No, non è mai troppo tardi. Nemmeno per la Nazionale. La storia di Emiliano Moretti è di quelle che riconciliano con il calcio e lo sport in generale e fanno bene, in tutti i sensi. Scoprire la Nazionale azzurra a 33 anni suonati, con la concreta possibilità di esordirci al primo colpo, non capita spesso; sopratutto se credi di aver già dato il meglio e di non poter ambire ancora alla chiamata che tutti i calciatori sognano fin da bambini. Ecco, di sognare non si deve mai smettere, perchè alle volte i sogni si avverano.

Dalla Lodigiani, a Coverciano. Nel mezzo, Fiorentina, Juventus, Modena, Parma, Bologna, Valencia, Genoa e infine Torino. Molti hanno pensato che Antonio Conte avesse voluto regalargli una sorta di “premio alla carriera“, concedendogli questa opportunità, ma chi conosce bene Moretti sa che stiamo parlando di uno dei difensori più continui nelle ultime stagioni in serie A e che la sua, in Nazionale, non può considerarsi una semplice “comparsata”. Questa chiamata arriva da lontano, quando il suo ruolo era quello di terzino sinistro (e buona spinta). Negli ultimi anni si è riciclato difensore in una difesa a tre; guarda caso proprio quella preferita dal ct, alle prese con l’emergenza in vista della decisiva alla Croazia di domenica sera. L’ultima defezione di Ogbonna, a cui c’è da aggiungere la squalifica di Bonucci, potrebbe aprire le porte all’esordio dal primo minuto proprio di Moretti; nel Toro di Ventura e prima ancora nel Genoa di Gasperini, ha potuto memorizzare alla perfezione i meccanismi delle difesa a tre ed è per questo che, in un ipotetico ballottaggio con Rugani (esordiente anche lui), Moretti potrebbe avere la meglio.
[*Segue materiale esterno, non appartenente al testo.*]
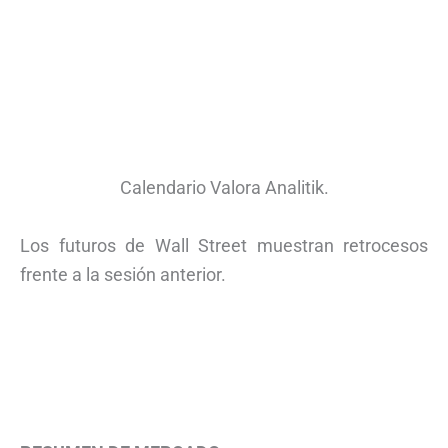
Calendario Valora Analitik.
Los futuros de Wall Street muestran retrocesos
frente a la sesión anterior.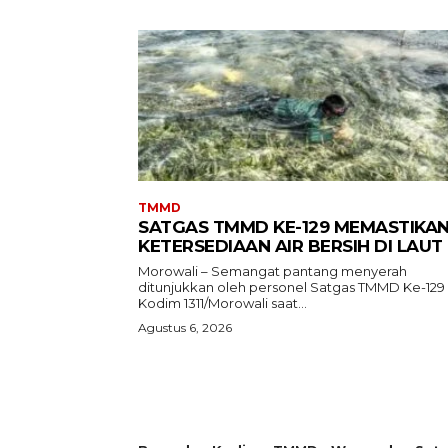
TMMD
SATGAS TMMD KE-129 MEMASTIKA
KETERSEDIAAN AIR BERSIH DI LAUT
Morowali – Semangat pantang menyerah
ditunjukkan oleh personel Satgas TMMD Ke-129
Kodim 1311/Morowali saat...
Agustus 6, 2026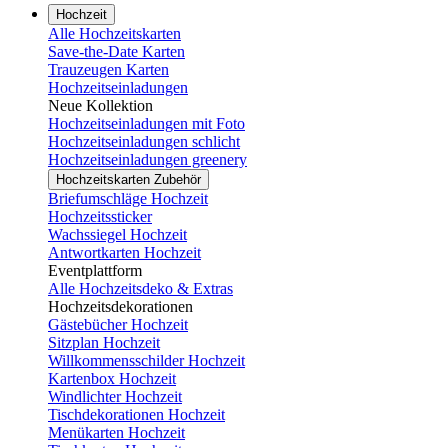
Hochzeit
Alle Hochzeitskarten
Save-the-Date Karten
Trauzeugen Karten
Hochzeitseinladungen
Neue Kollektion
Hochzeitseinladungen mit Foto
Hochzeitseinladungen schlicht
Hochzeitseinladungen greenery
Hochzeitskarten Zubehör
Briefumschläge Hochzeit
Hochzeitssticker
Wachssiegel Hochzeit
Antwortkarten Hochzeit
Eventplattform
Alle Hochzeitsdeko & Extras
Hochzeitsdekorationen
Gästebücher Hochzeit
Sitzplan Hochzeit
Willkommensschilder Hochzeit
Kartenbox Hochzeit
Windlichter Hochzeit
Tischdekorationen Hochzeit
Menükarten Hochzeit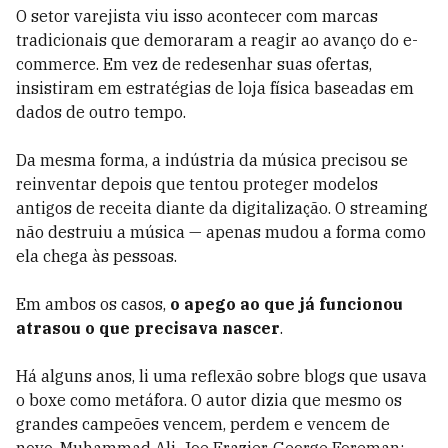
O setor varejista viu isso acontecer com marcas
tradicionais que demoraram a reagir ao avanço do e-
commerce. Em vez de redesenhar suas ofertas,
insistiram em estratégias de loja física baseadas em
dados de outro tempo.
Da mesma forma, a indústria da música precisou se
reinventar depois que tentou proteger modelos
antigos de receita diante da digitalização. O streaming
não destruiu a música — apenas mudou a forma como
ela chega às pessoas.
Em ambos os casos,
o apego ao que já funcionou
atrasou o que precisava nascer
.
Há alguns anos, li uma reflexão sobre blogs que usava
o boxe como metáfora. O autor dizia que mesmo os
grandes campeões vencem, perdem e vencem de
Lui, Moretti, sa bene di non dover dimostrare più niente a nessuno e questo potrebbe fare la differenza. L’esperienza maturata in tanti anni ad alti livelli e l’umiltà che da sempre lo contraddistinguono, ne fanno uno dei perni dello spogliatoio granata di cui è uno dei leader; ed è proprio con i suoi compagni che ha voluto condividere questa prima convocazione in azzurro, “senza i risultati ottenuti in granata non sarei mai potuto arrivare fino a qui”- dichiara visibilmente emozionato. L’emozione può arrivare anche a 33 anni, la Nazionale si sa, gioca brutti scherzi; Moretti tuttavia spera di potersi ritagliare un posto nel gruppo anche in futuro e sa meglio di chiunque altro di “ essermi anche meritato questa convocazione, pur non essendo un top player”. Il suo Toro quest’anno si sta misurando con le difficoltà che la partecipazione all’Europa League può comportare per una squadra dalla rosa non molto lunga e quindi non abituata al doppio impegno; Moretti credeva potesse essere penalizzato dagli alti e bassi del suo club e invece ha ricevuto la chiamata di Conte. “Infatti questa è una chiamata inaspettata per me, ma ora che sono qui ne voglio approfittare, è il massimo poter lavorare accanto a gente che ha più di 100 presenze in Nazionale”.

Non mollare mai avere continuamente voglia di migliorarsi: una lezione ai tanti giovani senza umiltà di oggi. Prima o poi, il lavoro paga e per i sogni c’è sempre tempo, anche a 33 anni. E’ la storia di Moretti, una bella storia.